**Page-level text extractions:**
=======

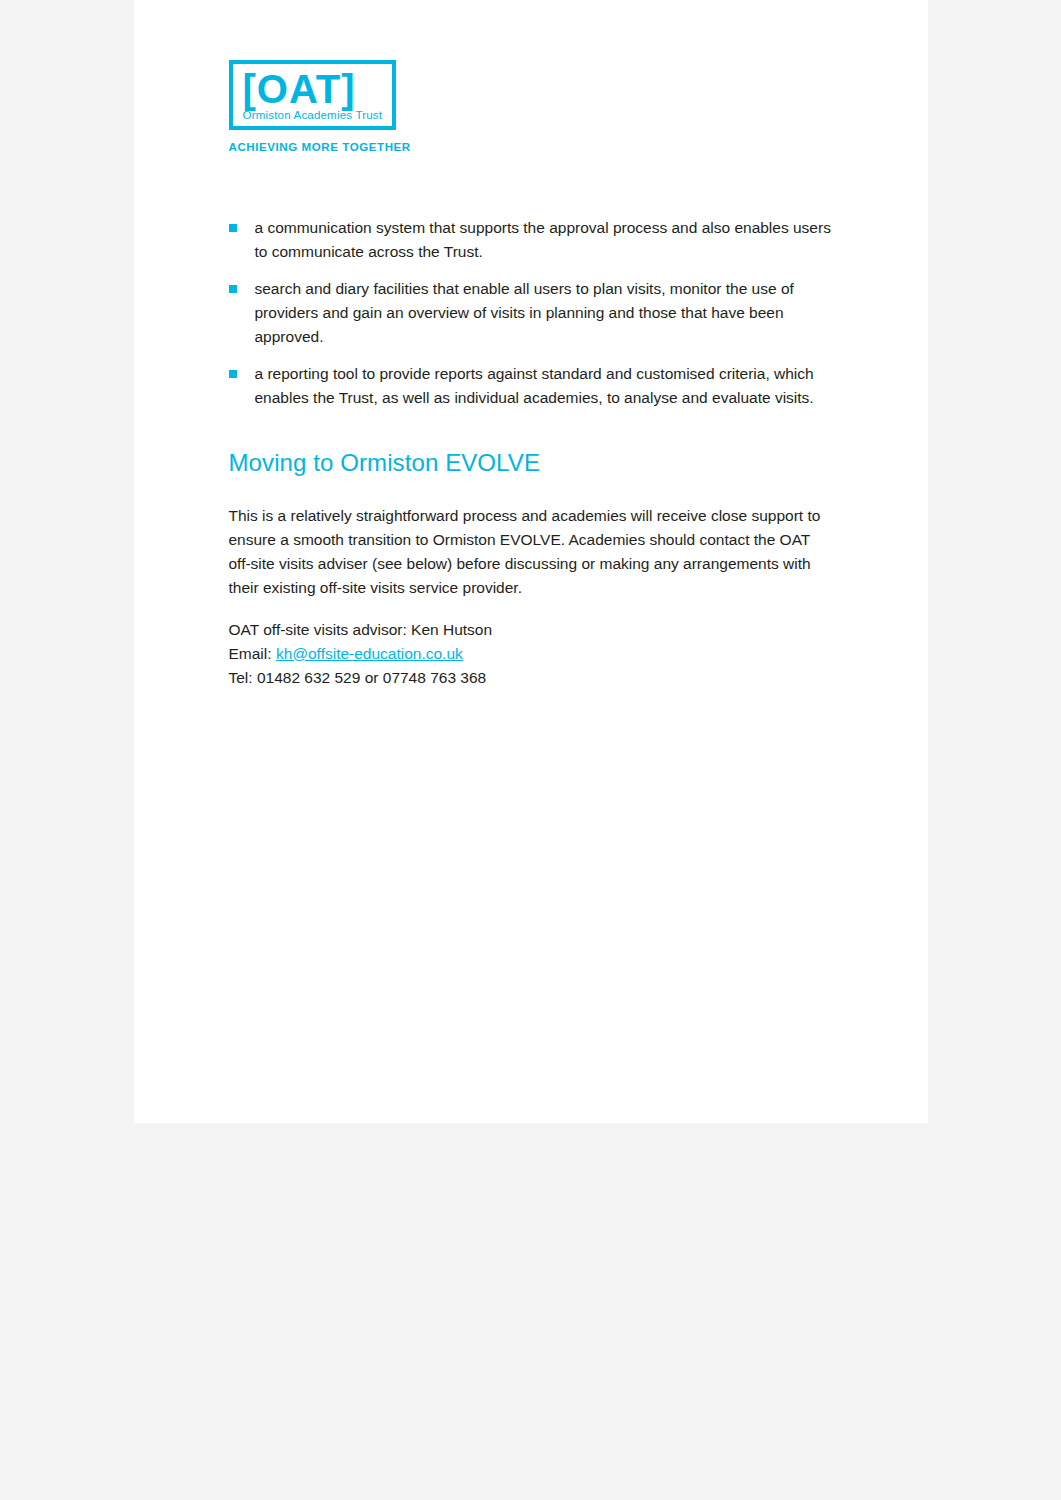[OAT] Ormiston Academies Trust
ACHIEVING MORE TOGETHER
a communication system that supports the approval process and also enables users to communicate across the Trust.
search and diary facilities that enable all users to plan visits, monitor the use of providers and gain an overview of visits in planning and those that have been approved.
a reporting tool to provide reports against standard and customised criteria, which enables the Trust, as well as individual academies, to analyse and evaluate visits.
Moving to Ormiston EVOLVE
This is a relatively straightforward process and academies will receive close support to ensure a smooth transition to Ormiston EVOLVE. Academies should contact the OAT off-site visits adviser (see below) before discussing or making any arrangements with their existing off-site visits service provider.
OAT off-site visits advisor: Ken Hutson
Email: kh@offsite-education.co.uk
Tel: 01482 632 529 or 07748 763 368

=======

**TASK DESCRIPTION:**
What should be set down is every line from the opening of the records through the line that contains "search and diary", exactly, with pictures left out.

**WRITTEN ANSWER:**
[OAT] Ormiston Academies Trust
ACHIEVING MORE TOGETHER
a communication system that supports the approval process and also enables users to communicate across the Trust.
search and diary facilities that enable all users to plan visits, monitor the use of providers and gain an overview of visits in planning and those that have been approved.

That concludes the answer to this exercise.